** PASSAGE TO READ follows **
No-one really talks very much about feeling lonely. I guess that is fairly obvious since often loneliness can be equated with being isolated from those around you. Yet it is possible to feel terribly alone even when in a group of lively people.
In the frantic run-up to Christmas, with a personal expectation of seeing family and friends, I started thinking about all the lonely people (yes, also humming Eleanor Rigby) and how this time of year, in particular, can exacerbate feelings of being alone and forgotten, whether or not that is the reality.
Hybrid working has been touted by many as the office worker’s nirvana, but for others, it has only intensified their isolation. What is the point of going into the office if those colleagues who are there are only in for meetings (not with you, of course) or, worse if no one else is there at all? Arguably, the longer the period you spend working remotely, the more the reluctance to leave your home increases. There are a few studies emerging which suggest remote working can have a negative impact on mental health (e.g. Samantha et al. 2020), including increased anxiety and psychosocial deterioration.
But back to the idea of being a lonely worker and how, really, this all boils down to feeling you belong and having friends/work colleagues you can banter with or even confide in. A ten-year-old study, way before Covid, found that a lack of a social connection at work even has a direct adverse effect on a company’s performance. The logic here is that feeling you belong, and are not isolated, makes all the difference between motivated enthusiasm and “how quickly will home-time come”.
Lonely people are not necessarily introverted, and even the most overtly outgoing colleagues can feel lonely. So, what is the point of my blog? Well, it’s this: Christmas and New Year are recognised as being all about friends and family. Even in these more enlightened times of speaking up on mental health issues, loneliness is still, ironically, kept to the lonely.
Those of us who can, should acknowledge others with a smile and a “hi”, just so they know that we know they are there and among friends. It might seem that I am trivialising it, but someone has to take the first step.
** End of PASSAGE TO READ **
** DATA SUPPLIED follows **
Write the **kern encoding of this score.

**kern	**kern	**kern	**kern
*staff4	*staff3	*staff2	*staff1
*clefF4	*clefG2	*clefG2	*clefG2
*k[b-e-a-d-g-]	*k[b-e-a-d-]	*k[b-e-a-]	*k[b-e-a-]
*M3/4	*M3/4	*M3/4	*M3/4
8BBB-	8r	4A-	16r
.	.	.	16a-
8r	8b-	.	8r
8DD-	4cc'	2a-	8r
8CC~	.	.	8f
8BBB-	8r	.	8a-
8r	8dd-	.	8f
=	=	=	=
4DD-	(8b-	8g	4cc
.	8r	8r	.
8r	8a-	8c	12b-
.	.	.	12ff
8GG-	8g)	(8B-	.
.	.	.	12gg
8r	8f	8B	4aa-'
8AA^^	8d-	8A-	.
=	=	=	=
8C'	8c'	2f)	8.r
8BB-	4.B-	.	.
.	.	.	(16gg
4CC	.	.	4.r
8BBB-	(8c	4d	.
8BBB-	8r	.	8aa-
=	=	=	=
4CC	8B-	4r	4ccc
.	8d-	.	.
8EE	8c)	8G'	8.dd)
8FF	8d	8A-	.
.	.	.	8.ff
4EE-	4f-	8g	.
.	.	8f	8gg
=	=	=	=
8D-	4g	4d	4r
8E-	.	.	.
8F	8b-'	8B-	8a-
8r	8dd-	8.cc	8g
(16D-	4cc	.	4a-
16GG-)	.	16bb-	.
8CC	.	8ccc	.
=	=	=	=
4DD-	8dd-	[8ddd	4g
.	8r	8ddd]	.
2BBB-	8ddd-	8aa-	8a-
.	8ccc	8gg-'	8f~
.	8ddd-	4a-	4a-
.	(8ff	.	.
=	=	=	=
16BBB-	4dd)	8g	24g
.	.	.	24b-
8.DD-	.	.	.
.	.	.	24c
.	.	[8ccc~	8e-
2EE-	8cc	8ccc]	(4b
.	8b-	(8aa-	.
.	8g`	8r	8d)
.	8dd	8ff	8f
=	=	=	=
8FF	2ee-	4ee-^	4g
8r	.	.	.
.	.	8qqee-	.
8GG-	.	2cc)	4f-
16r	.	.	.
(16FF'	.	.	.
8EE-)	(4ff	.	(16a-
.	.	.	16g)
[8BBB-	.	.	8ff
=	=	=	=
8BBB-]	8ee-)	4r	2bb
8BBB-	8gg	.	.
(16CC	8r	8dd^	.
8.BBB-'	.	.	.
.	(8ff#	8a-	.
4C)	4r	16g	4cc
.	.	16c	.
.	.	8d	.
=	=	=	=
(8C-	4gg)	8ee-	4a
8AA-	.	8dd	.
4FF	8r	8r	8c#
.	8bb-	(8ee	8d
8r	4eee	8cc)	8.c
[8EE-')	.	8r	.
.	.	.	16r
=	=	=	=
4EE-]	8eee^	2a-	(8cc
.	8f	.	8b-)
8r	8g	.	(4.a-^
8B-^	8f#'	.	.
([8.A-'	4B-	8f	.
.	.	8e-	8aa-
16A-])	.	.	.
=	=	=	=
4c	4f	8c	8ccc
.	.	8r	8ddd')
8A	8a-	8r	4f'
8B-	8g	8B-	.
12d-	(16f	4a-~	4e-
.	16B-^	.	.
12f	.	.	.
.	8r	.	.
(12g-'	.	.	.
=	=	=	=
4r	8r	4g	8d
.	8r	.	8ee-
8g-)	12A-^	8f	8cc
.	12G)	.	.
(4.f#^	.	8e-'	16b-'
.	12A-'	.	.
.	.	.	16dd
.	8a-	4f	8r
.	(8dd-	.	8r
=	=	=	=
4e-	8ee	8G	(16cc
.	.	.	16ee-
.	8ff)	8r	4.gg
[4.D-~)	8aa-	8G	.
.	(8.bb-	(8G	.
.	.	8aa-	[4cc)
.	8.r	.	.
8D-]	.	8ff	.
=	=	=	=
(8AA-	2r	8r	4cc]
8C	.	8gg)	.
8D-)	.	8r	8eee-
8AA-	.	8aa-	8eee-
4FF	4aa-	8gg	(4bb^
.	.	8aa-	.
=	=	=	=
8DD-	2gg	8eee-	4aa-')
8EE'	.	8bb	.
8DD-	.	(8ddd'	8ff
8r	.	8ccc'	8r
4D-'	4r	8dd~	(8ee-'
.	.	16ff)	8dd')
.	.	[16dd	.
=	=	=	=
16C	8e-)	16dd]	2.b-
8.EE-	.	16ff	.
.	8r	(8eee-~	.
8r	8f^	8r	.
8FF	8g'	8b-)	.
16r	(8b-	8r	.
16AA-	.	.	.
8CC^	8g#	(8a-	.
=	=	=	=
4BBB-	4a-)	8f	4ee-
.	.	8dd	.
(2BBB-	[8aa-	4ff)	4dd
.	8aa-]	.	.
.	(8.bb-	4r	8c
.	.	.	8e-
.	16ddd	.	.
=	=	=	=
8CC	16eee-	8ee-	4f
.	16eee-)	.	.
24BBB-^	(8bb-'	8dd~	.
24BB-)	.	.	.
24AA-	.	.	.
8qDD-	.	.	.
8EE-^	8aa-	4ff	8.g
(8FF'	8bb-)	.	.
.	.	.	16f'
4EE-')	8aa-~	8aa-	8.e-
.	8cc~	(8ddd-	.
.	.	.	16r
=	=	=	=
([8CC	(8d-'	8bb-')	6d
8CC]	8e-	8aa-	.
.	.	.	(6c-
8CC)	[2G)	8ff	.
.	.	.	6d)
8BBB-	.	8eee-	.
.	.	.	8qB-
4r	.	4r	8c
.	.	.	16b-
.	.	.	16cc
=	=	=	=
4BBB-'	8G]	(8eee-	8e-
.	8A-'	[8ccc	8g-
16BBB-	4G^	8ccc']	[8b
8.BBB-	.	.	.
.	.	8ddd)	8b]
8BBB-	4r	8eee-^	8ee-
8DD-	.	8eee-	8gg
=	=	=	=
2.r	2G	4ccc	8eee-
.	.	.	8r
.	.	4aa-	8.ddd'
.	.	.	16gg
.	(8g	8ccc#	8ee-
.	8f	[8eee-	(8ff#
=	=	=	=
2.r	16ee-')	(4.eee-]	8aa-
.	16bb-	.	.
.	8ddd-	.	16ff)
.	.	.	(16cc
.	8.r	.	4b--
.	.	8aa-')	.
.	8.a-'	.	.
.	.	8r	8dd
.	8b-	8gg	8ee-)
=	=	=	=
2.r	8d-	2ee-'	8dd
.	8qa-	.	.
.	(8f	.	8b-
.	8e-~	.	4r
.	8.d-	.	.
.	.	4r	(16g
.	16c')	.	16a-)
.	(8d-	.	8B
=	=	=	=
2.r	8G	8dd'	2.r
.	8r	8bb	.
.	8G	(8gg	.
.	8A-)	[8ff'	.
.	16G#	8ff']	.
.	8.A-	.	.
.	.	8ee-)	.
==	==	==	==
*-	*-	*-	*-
** End of DATA SUPPLIED **
=== THE TASK ===
Duplicate the passage of the blog post on loneliness that runs from "Hybrid working has" to "and psychosocial deterioration.", changing nothing.

=== WRITTEN RESPONSE ===
Hybrid working has been touted by many as the office worker’s nirvana, but for others, it has only intensified their isolation. What is the point of going into the office if those colleagues who are there are only in for meetings (not with you, of course) or, worse if no one else is there at all? Arguably, the longer the period you spend working remotely, the more the reluctance to leave your home increases. There are a few studies emerging which suggest remote working can have a negative impact on mental health (e.g. Samantha et al. 2020), including increased anxiety and psychosocial deterioration.